_Source document_
⁂
Waiting More than a Year After Default is Always Prejudicial
When an insured delayed notifying his insurer of his need for coverage was both unexcused and unreasonable. When the action was commenced against the insured in 2010, a reasonably prudent person would have understood that liability might be incurred. Moreover, when default was entered against the insured he certainly should have known that he could be found liable. Nevertheless, the insured failed to notify the insurer until one and a half years after the lawsuit was commenced and 15 months after the default. Insofar as the insured argued that his untimely notice should be excused because the entity that sued him engaged in unscrupulous tactics, he fails to explain how that conduct prevented him from timely providing notice of the action to the insurer whose summary judgment motion was granted.
In Graham Zahoruiko v. Federal Insurance Company, Chubb National Insurance Company, DBA Federal Insurance Company, Chubb Group Of Insurance Companies, collectively and individually, No. 17-965-cv, United States Court Of Appeals For The Second Circuit (January 5, 2018) the Second Circuit affirmed the judgment in favor of Federal on a summary order.
⁂
_Items_

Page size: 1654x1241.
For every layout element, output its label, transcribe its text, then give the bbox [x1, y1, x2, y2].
⁂
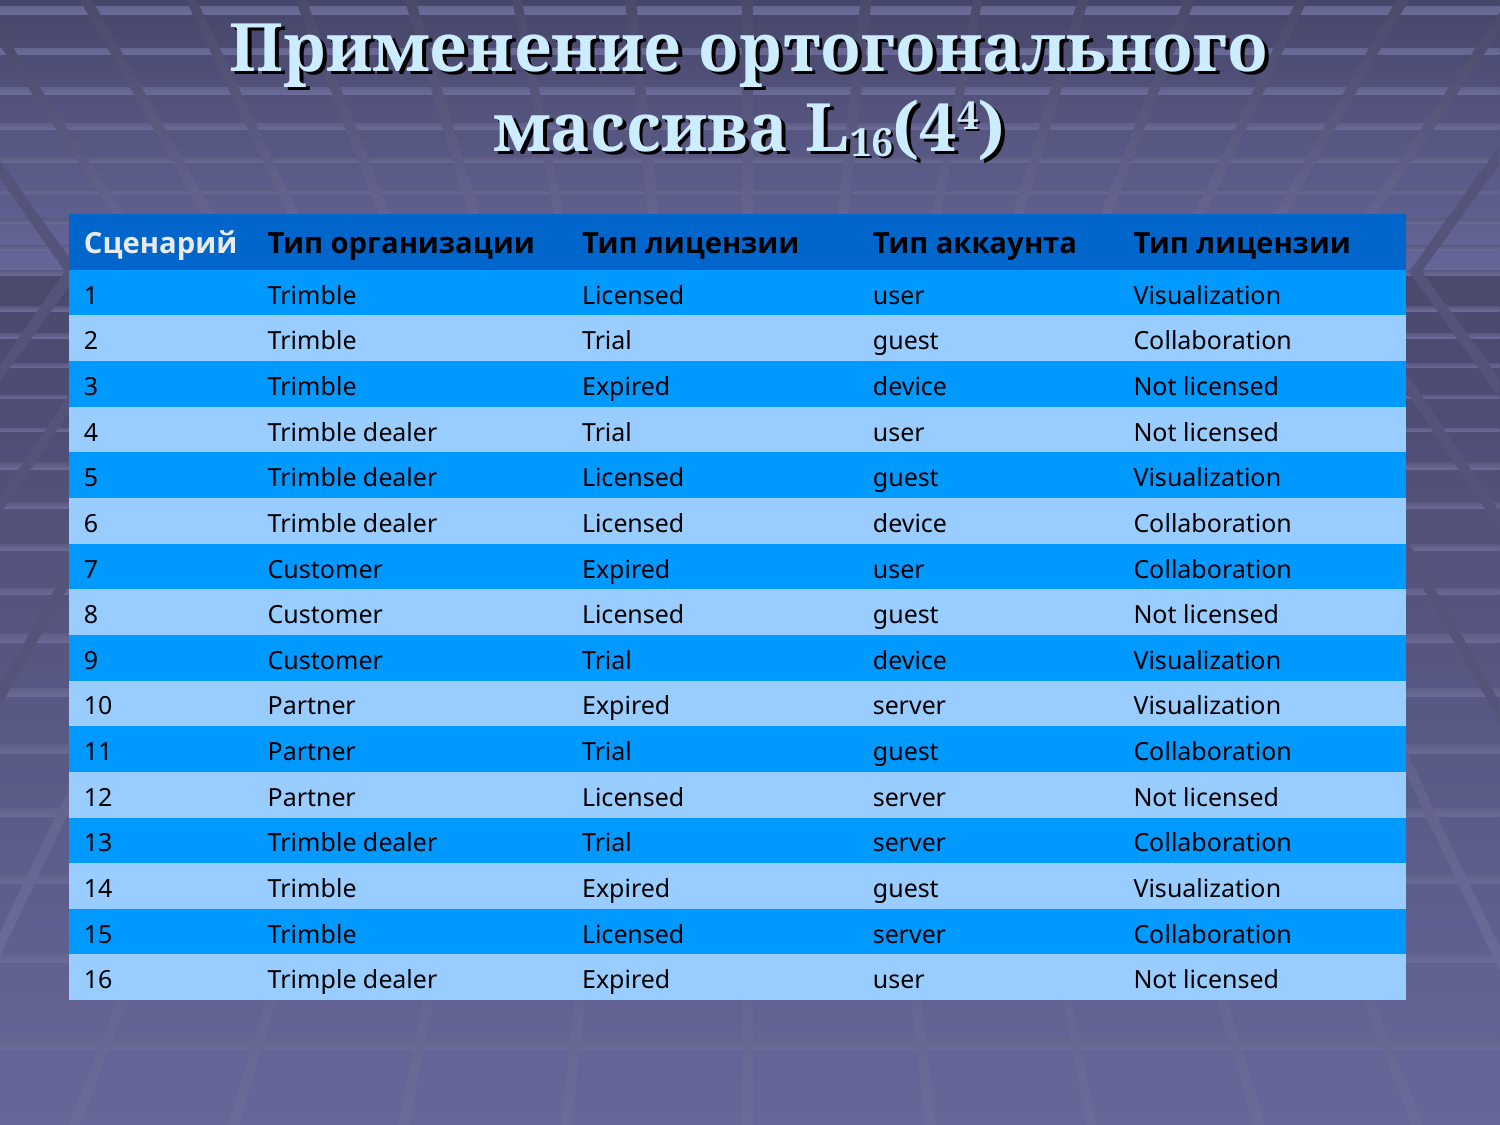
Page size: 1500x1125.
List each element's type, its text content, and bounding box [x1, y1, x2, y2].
⁂
_List of tasks_
• 1. Answer from the late-notice article:
(a) In what year was the action against the insured commenced?
(b) How many months after the default did the insured notify the insurer?
(c) On what date did the Second Circuit issue its decision?
• 2. List each distinct insurance company name in the case caption of the late-notice article, giving each only once.
• 3. Please extend the late-notice article past its final sentence.
The items play no part in this work.

_Answers by task_
• 1.
(a) 2010
(b) 15 months
(c) January 5, 2018

• 2.
Federal Insurance Company
Chubb National Insurance Company
Chubb Group Of Insurance Companies

• 3.
Plaintiff J. Graham Zahoruiko, proceeding pro se, appeals from an award of summary judgment to Federal Insurance Company (“Federal”) on Zahoruiko’s breach of contract and related claims based on Federal’s denial of coverage under a director and officer liability insurance policy. Specifically, Zahoruiko challenges the district court’s determination that he was not entitled to coverage under Connecticut law because he did not timely notify Federal of the claims for which he sought insurance coverage. The court reviewed the challenged award de novo and will affirm only if the record, viewed in the light most favorable to Zahoruiko, shows no genuine dispute of material fact and Federal’s entitlement to judgment as a matter of law. In doing so, the court assumed the parties’ familiarity with the underlying facts, the procedural history of the case, and the issues on appeal, which it referenced only as necessary to explain the decision to affirm substantially for the reasons stated by the district court.
Under Connecticut law, an insurer can be discharged from its coverage obligations pursuant to the “notice” provision of an insurance policy only by showing: “(1) an unexcused, unreasonable delay in notification by the insured; and (2) resulting material prejudice to the insurer.” Arrowood Indem. Co. v. King, 605 F.3d 62, 77 (2d Cir. 2010).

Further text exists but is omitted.